In this blog series, we present four examples of single-use plastics bans that are reducing plastic pollution.
Polystyrene, or as it is known commercially, Styrofoam, is a petroleum-based plastic product that is incredibly lightweight and commonly used to insulate food and beverages. It is greatly harmful to the environment, contributing to marine debris and often polluting waterways and landfills.
The Anacostia River in Washington, D.C. flows through Maryland and empties into the Potomac River. In December 2011, before D.C. placed an effective ban on polystyrene food container products, foam and other expanded polystyrene products made up 37% of all waste collected from the river by the Anacostia Watershed Society.
Washington, D.C., instituted a polystyrene ban as part of the Sustainable D.C. Omnibus Act of 2014. This act included a ban on expanded and extruded polystyrene that took effect in 2016, requirements for recyclable and compostable foodware by 2017 and a ban on single-use plastic straws to take effect on January 1, 2019. D.C. is one of a number of jurisdictions across the country that have implemented bans on polystyrene products in recent years, including Maine, Maryland and Vermont.

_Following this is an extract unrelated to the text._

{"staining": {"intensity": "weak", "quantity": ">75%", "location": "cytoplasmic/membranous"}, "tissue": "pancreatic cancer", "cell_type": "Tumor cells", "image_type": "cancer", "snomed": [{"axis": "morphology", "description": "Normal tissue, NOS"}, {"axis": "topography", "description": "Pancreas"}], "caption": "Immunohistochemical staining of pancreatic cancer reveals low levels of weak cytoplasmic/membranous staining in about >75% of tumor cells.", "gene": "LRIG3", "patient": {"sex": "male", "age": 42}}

Data From Trash Traps Collected and Recorded by the Anacostia Watershed Society 
In the first year after the ban, the portion of polystyrene caught in trash traps in the Anacostia River decreased by more than half (see figure above). (There was also a significant reduction around 2015 before the ban took place; this could have been due to a number of things, including consumer pressure, companies anticipating the ban or companies changing their practices on their own.) In 2016, polystyrene only made up 7% of the collected waste, falling from 15% in 2015. This percentage fell by half again to 3% in 2020. Businesses also quickly became compliant with the ban, with the compliance rate increasing from 60% in 2015 to 96% in 2020.
The ban was amended in 2021 to include the retail sale of foamware such as coolers, ice chests and packing peanuts, measures that should further reduce the flow of foam into D.C. 's rivers.